### TEXTE
┌────────
Au moment de choisir le successeur de Joffre, le débat tourne autour du choix entre Pétain et Nivelle, les deux vainqueurs de Verdun. D’autres candidats comme Foch, Castelnau ou Franchet d’Esperey ne manquent pas de mérite mais ils ont pu être discrédités par des échecs (Foch) ou paraître trop catholiques (Castelnau).
Pétain ne manque pas de mérite lui on plus. Mais contrairement à Nivelle, il est plutôt pessimiste, il ne promet pas une victoire rapide et surtout, il ne croit pas, il n’a jamais cru à la doctrine de l’offensive à outrance. Depuis 1911, il n’a cessé d’affirmer que cette stratégie de l’offensive à outrance est absurde parce que le feu tue. Joffre ne lui en a pas tenu rigueur puisqu’il l’a promu. Mais il pourrait tout de même paraître un peu étrange de faire appliquer une stratégie par quelqu’un qui n’y croit pas.
└────────
### CONSIGNE
Reprenez, s'il vous plaît, le texte sur la succession de Joffre après sa dernière phrase.

### Enregistrements issus d'une collecte de données
┌────────
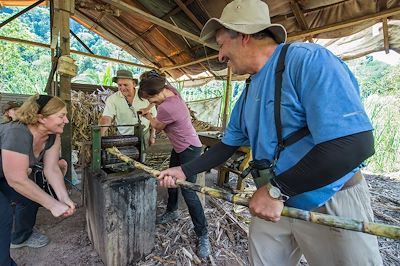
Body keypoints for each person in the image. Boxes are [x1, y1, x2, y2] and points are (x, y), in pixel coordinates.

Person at [157, 0, 383, 265]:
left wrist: (278, 190)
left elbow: (354, 143)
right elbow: (227, 144)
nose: (219, 56)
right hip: (273, 201)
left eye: (221, 45)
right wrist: (185, 171)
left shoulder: (307, 61)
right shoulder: (250, 89)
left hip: (328, 199)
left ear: (243, 36)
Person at [138, 70, 211, 258]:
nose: (152, 104)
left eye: (152, 100)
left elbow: (157, 126)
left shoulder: (167, 108)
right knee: (169, 175)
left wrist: (148, 116)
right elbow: (154, 98)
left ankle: (203, 235)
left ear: (157, 94)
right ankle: (172, 211)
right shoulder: (169, 89)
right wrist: (149, 106)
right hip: (180, 147)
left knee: (188, 190)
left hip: (190, 149)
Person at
└────────
### RÉPONSE
Nivelle est donc nommé avec le soutien actif du président de la République Raymond Poincaré.
L’arrivée d’un personnage du genre de Nivelle à la tête d’une organisation est assez fréquente. Les hommes très sûrs d’eux, très rassurants, qui correspondent à tous les critères de l’organisation (diplômes, physique avantageux, expérience, sens politique, etc.) arrivent facilement au sommet. Si en plus le doute ne les effleure pas, ce qui est souvent le cas car leur parcours a été aisé, ils sont bien en place pour produire de grands désastres avec une soigneuse tranquillité. On voit régulièrement de ces Nivelle de l’organisation, survendus par la presse comme le fut Nivelle en son temps, dont on nous annonce qu’ils vont faire des prodiges. Quelques années plus tard, ils partent sous les huées après avoir conduit l’entreprise à la faillite. Et ils écrivent un livre pour donner des leçons sur tout ce qu’ils ignorent. Il existe des Nivelle de l’organisation, nous les avons tous connus.
Quand on se laisse prendre au miroir des apparences, on nivelle par le bas.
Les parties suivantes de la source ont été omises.